In the recent spurt of IPOs, where social media and consumer-focused Internet stocks have generally not fared very well, analysts believe that enterprise technology providers have a better chance, especially those operating in the SaaS model. Recently listed Proofpoint, Infoblox, and Splunk are cases in point. Another enterprise services provider, Atlassian, is expected to hit the IPO market soon.
Australia-based Atlassian is a provider of collaborative tools for enterprises. The company was founded in 2002 in Sydney, Australia by Scott Farquhar and Mike Cannon-Brookes. Today it is present in more than 130 countries with 22,000 customers, including Facebook, Hulu, eBay, and Adobe, to name a few.
Atlassian is best known for its proprietary products, Jira and Confluence. Jira is a project and issue tracking tool that helps product teams track issues, bugs, tasks, and deadlines to help complete their tasks on time. Confluence is their content collaboration tool that helps their teams create, share, and discuss documents and media content. Other offerings include BitBucket, a web-based source code hosting service; Bamboo, a continuous integration server; and the newly-released Stash, a Git repository management product for enterprise teams. To promote use among smaller businesses, Atlassian’s products are available for a fee of as low as $10 per month for 10 seats.
Last year, the company earned revenues of $103 million.

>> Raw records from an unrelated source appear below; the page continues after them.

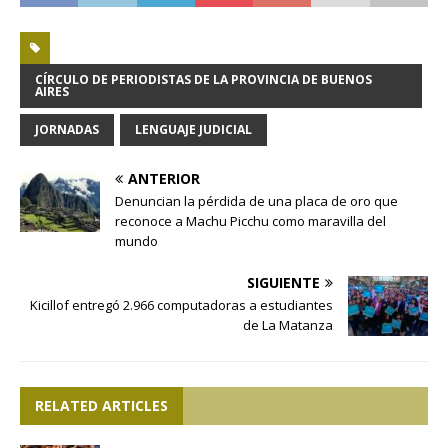
CÍRCULO DE PERIODISTAS DE LA PROVINCIA DE BUENOS
AIRES
JORNADAS
LENGUAJE JUDICIAL
ANTERIOR
Denuncian la pérdida de una placa de oro que
reconoce a Machu Picchu como maravilla del
mundo
SIGUIENTE
Kicillof entregó 2.966 computadoras a estudiantes
de La Matanza
RELATED ARTICLES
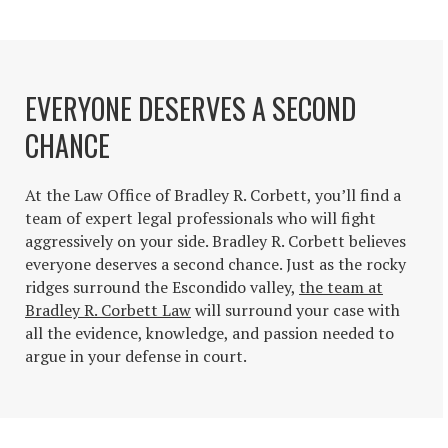
EVERYONE DESERVES A SECOND
CHANCE
At the Law Office of Bradley R. Corbett, you’ll find a
team of expert legal professionals who will fight
aggressively on your side. Bradley R. Corbett believes
everyone deserves a second chance. Just as the rocky
ridges surround the Escondido valley,
the team at
Bradley R. Corbett Law
will surround your case with
all the evidence, knowledge, and passion needed to
argue in your defense in court.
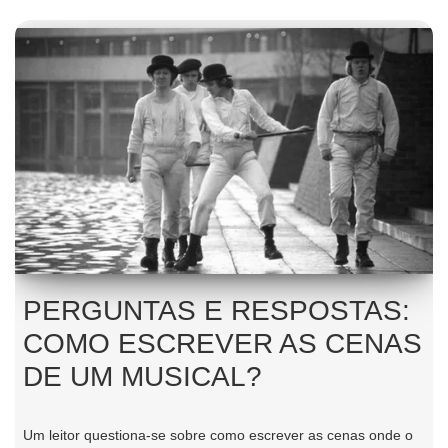
PERGUNTAS E RESPOSTAS:
COMO ESCREVER AS CENAS
DE UM MUSICAL?
Um leitor questiona-se sobre como escrever as cenas onde o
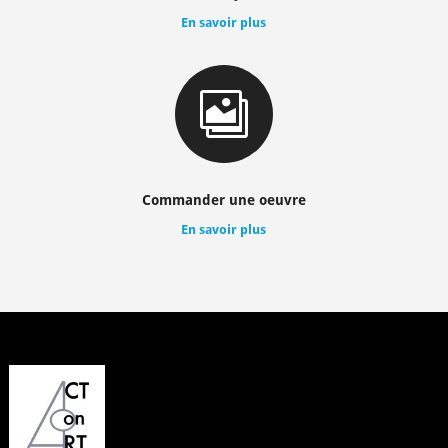
En savoir plus

Commander une oeuvre
En savoir plus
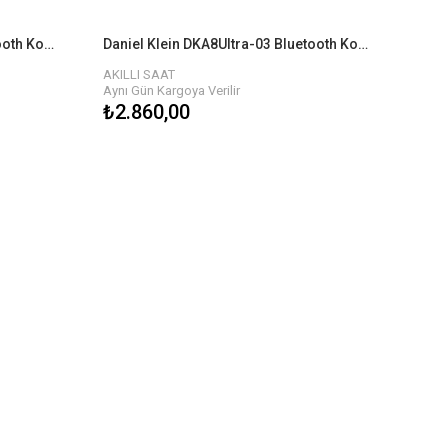
Daniel Klein DKA8Ultra-05 Bluetooth Kol Saati
Daniel Klein DKA8Ultra-03 Bluetooth Kol Saati
AKILLI SAAT
Aynı Gün Kargoya Verilir
₺2.860,00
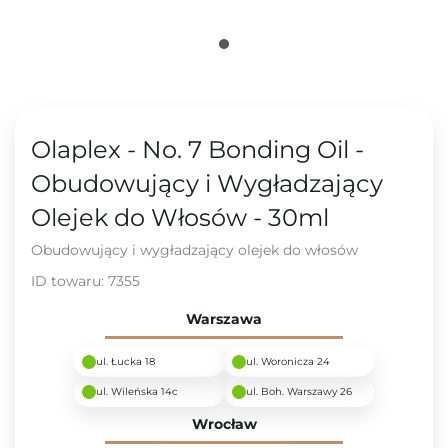
Olaplex - No. 7 Bonding Oil -
Obudowujący i Wygładzający
Olejek do Włosów - 30ml
Obudowujący i wygładzający olejek do włosów
ID towaru:
7355
Warszawa
ul. Łucka 18
ul. Woronicza 24
ul. Wileńska 14c
ul. Boh. Warszawy 26
Wrocław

In 2007, its revenues were an estimated $17 million, translating to a compounded annual growth rate of more than 47% over the past five years. What is even more interesting about its business model is that it has earned all these revenues without a dedicated sales employee. Atlassian does all its sales and marketing through its blogs and word-of-mouth. Although the details of its profitability are not known, reports suggest that the company has been profitable for a long time.
To date, Atlassian has received $60 million in venture funding from Accel Partners. Analysts believe that the company is now gearing up for an IPO. The company recently added three new board members to prepare for this move: Doug Burgum, former board chair at SuccessFactors and CEO of Great Plains Software; Murray Demo, former CFO of Adobe Systems, Dolby Laboratories and LiveOps; and Kirk Bowman, venture partner at Accel Partners and former executive vice president at EqualLogic and VMWare.
Atlassian’s Product Expansion
Recently Atlassian launched Marketplace, a site where customers can buy and manage more than 1,000 free and commercial add-ons and third-party integrations that work with Atlassian products. The apps available on the site complement and extend the functionality of Atlassian’s suite of software products. Third-party partners can now sell their software solutions directly to Atlassian’s products to streamline product development. According to the company’s statistics, more than 4,000 add-ons are downloaded each day from the Atlassian Marketplace.
Besides launching new products, the company is adding features to its existing offerings. It recently released the newest version of Confluence, which now comes with new social user engagement and content discovery features. The upgraded version boasts of Quick Comments and Likes that help users start conversations and share feedback. The tool also generates personalized weekly and daily summary emails and recommends popular content.
Earlier last quarter, Atlassian acquired San Francisco–based HipChat. HipChat is a hosted private chat service for companies and teams with more than 1,200 customers. Atlassian plans to leverage HipChat’s chat platform to strengthen its file sharing and group collaboration.
In 2011, Atlassian acquired SourceTree, a Mac client for Git and Mercurial (Hg) distributed version control systems (DVCS) as well as Subversion source control. SourceTree is available on the Mac App Store and also as a direct download from the SourceTree website. Their software helps manage multiple repositories so that developers can manage and interface with multiple Git and Hg repositories visually through a client instead of the command line.
Atlassian looks like a very cool company with great revenue traction, as well as a good business model. Presumably, they will do more than $150 million in revenue in 2012, and a $750 million-$1 billion valuation is reasonable to estimate.
I am generally thrilled to see the crop of pre-IPO and IPO companies we’ve been covering lately. It looks as though the industry has been productive over the past decade and has built real companies, not just foo-foo stuff.